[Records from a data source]
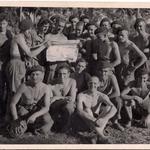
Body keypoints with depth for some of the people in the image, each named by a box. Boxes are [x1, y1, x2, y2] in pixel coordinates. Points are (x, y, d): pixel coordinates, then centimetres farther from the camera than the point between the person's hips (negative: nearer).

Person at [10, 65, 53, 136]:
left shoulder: (45, 88, -16)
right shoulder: (24, 86, -19)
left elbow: (46, 108, -23)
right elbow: (12, 104, -14)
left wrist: (34, 115, -41)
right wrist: (16, 120, -24)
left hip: (38, 111, 0)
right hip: (24, 110, 1)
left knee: (47, 119, -31)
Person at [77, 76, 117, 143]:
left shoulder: (102, 96, -9)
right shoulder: (81, 95, -13)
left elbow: (114, 109, -23)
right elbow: (79, 111, -29)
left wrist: (104, 119, -43)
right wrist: (94, 120, -43)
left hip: (97, 120, 1)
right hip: (86, 121, -1)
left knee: (109, 107, -22)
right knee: (87, 110, -32)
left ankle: (99, 131, -36)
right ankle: (101, 135, -40)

WHAT IS REQUIRED.
Look through the records and copy down every line that holds "shoulder".

SOLVED EXERCISE.
left shoulder: (45, 88, -16)
right shoulder: (24, 86, -19)
left shoulder: (102, 96, -9)
right shoulder: (81, 95, -13)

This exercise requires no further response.